■ Brief: Copy the lines below word for word, keeping every character and symbol the same, and leave the pictures out of your copy.

■ Material for the task:
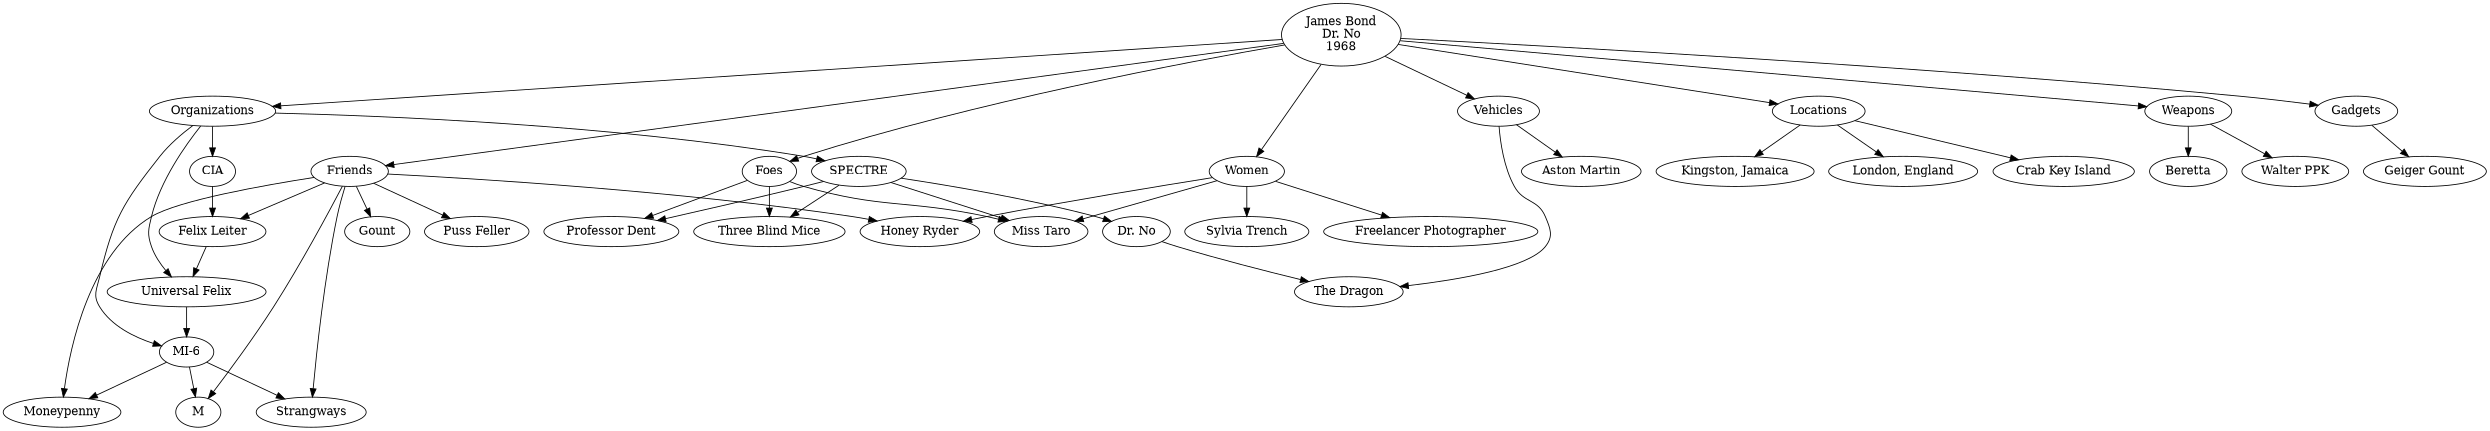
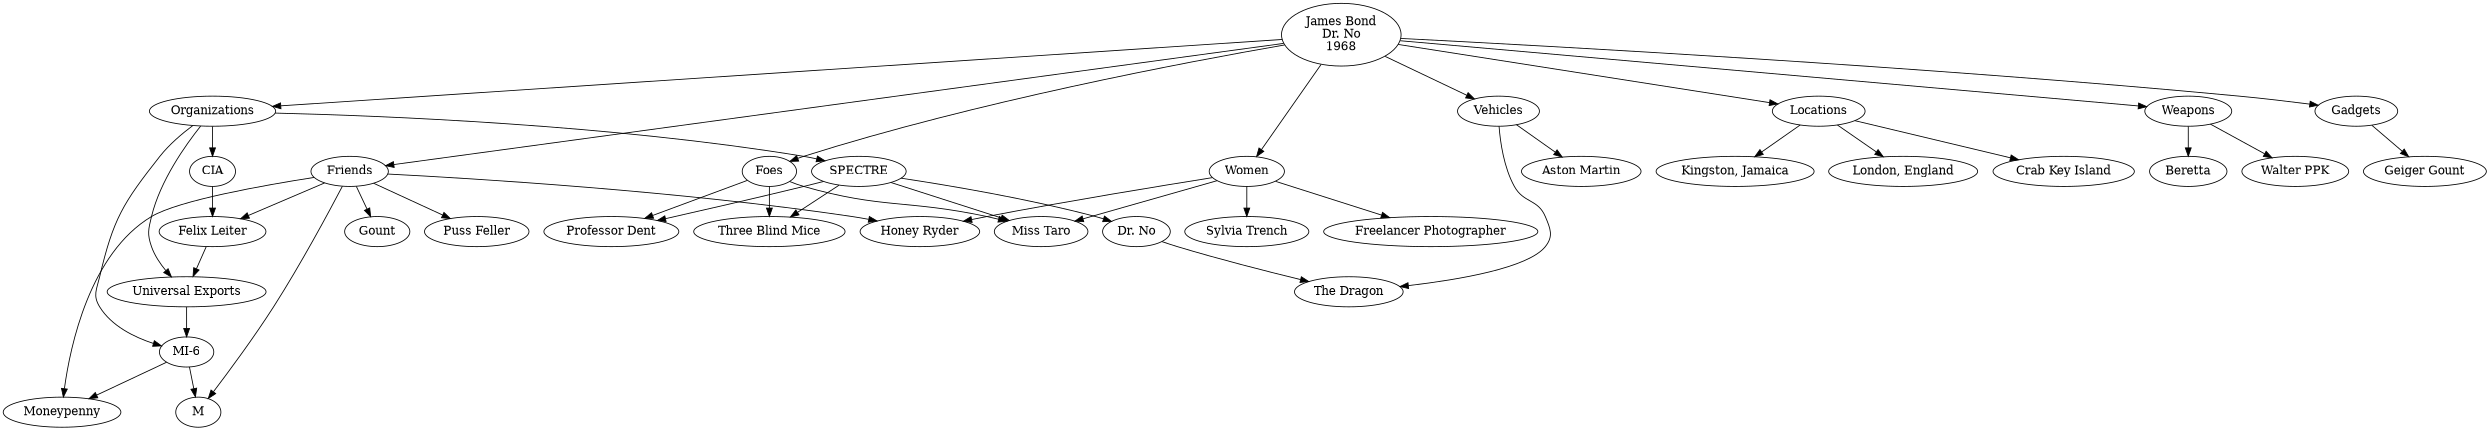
  digraph {
    n1 [label="James Bond\nDr. No\n1968"]
    n2 [label=Friends]
    n3 [label=Foes]
    n4 [label=Vehicles]
    n5 [label=Women]
    n6 [label=Organizations]
    n7 [label=Locations]
    n8 [label=Weapons]
    n9 [label=Gadgets]
    n10 [label=Moneypenny]
    n11 [label=Gount]
    n12 [label=M]
    n13 [label="Felix Leiter"]
-   n14 [label=Strangways]
    n15 [label="Puss Feller"]
    n16 [label="Honey Ryder"]
    n17 [label="Professor Dent"]
    n18 [label="Three Blind Mice"]
    n19 [label="Miss Taro"]
    n20 [label="Aston Martin"]
    n21 [label="The Dragon"]
    n22 [label="Sylvia Trench"]
    n23 [label="Freelancer Photographer"]
    n24 [label="MI-6"]
-   n25 [label="Universal Felix"]
+   n25 [label="Universal Exports"]
    n26 [label=CIA]
    n27 [label=SPECTRE]
    n28 [label="Kingston, Jamaica"]
    n29 [label="London, England"]
    n30 [label="Crab Key Island"]
    n31 [label=Beretta]
    n32 [label="Walter PPK"]
    n33 [label="Geiger Gount"]
    n34 [label="Dr. No"]
    n1 -> n2
    n1 -> n3
    n1 -> n4
    n1 -> n5
    n1 -> n6
    n1 -> n7
    n1 -> n8
    n1 -> n9
    n2 -> n10
    n2 -> n11
    n2 -> n12
    n2 -> n13
-   n2 -> n14
    n2 -> n15
    n2 -> n16
    n3 -> n17
    n3 -> n18
    n3 -> n19
    n4 -> n20
    n4 -> n21
    n5 -> n16
    n5 -> n19
    n5 -> n22
    n5 -> n23
    n6 -> n24
    n6 -> n25
    n6 -> n26
    n6 -> n27
    n7 -> n28
    n7 -> n29
    n7 -> n30
    n8 -> n31
    n8 -> n32
    n9 -> n33
    n13 -> n25
    n24 -> n10
    n24 -> n12
-   n24 -> n14
    n25 -> n24
    n26 -> n13
    n27 -> n17
    n27 -> n18
    n27 -> n19
    n27 -> n34
    n34 -> n21
  }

■ Result of the task:
  digraph {
    n1 [label="James Bond\nDr. No\n1968"]
    n2 [label=Friends]
    n3 [label=Foes]
    n4 [label=Vehicles]
    n5 [label=Women]
    n6 [label=Organizations]
    n7 [label=Locations]
    n8 [label=Weapons]
    n9 [label=Gadgets]
    n10 [label=Moneypenny]
    n11 [label=Gount]
    n12 [label=M]
    n13 [label="Felix Leiter"]
-   n14 [label=Strangways]
    n15 [label="Puss Feller"]
    n16 [label="Honey Ryder"]
    n17 [label="Professor Dent"]
    n18 [label="Three Blind Mice"]
    n19 [label="Miss Taro"]
    n20 [label="Aston Martin"]
    n21 [label="The Dragon"]
    n22 [label="Sylvia Trench"]
    n23 [label="Freelancer Photographer"]
    n24 [label="MI-6"]
-   n25 [label="Universal Felix"]
+   n25 [label="Universal Exports"]
    n26 [label=CIA]
    n27 [label=SPECTRE]
    n28 [label="Kingston, Jamaica"]
    n29 [label="London, England"]
    n30 [label="Crab Key Island"]
    n31 [label=Beretta]
    n32 [label="Walter PPK"]
    n33 [label="Geiger Gount"]
    n34 [label="Dr. No"]
    n1 -> n2
    n1 -> n3
    n1 -> n4
    n1 -> n5
    n1 -> n6
    n1 -> n7
    n1 -> n8
    n1 -> n9
    n2 -> n10
    n2 -> n11
    n2 -> n12
    n2 -> n13
-   n2 -> n14
    n2 -> n15
    n2 -> n16
    n3 -> n17
    n3 -> n18
    n3 -> n19
    n4 -> n20
    n4 -> n21
    n5 -> n16
    n5 -> n19
    n5 -> n22
    n5 -> n23
    n6 -> n24
    n6 -> n25
    n6 -> n26
    n6 -> n27
    n7 -> n28
    n7 -> n29
    n7 -> n30
    n8 -> n31
    n8 -> n32
    n9 -> n33
    n13 -> n25
    n24 -> n10
    n24 -> n12
-   n24 -> n14
    n25 -> n24
    n26 -> n13
    n27 -> n17
    n27 -> n18
    n27 -> n19
    n27 -> n34
    n34 -> n21
  }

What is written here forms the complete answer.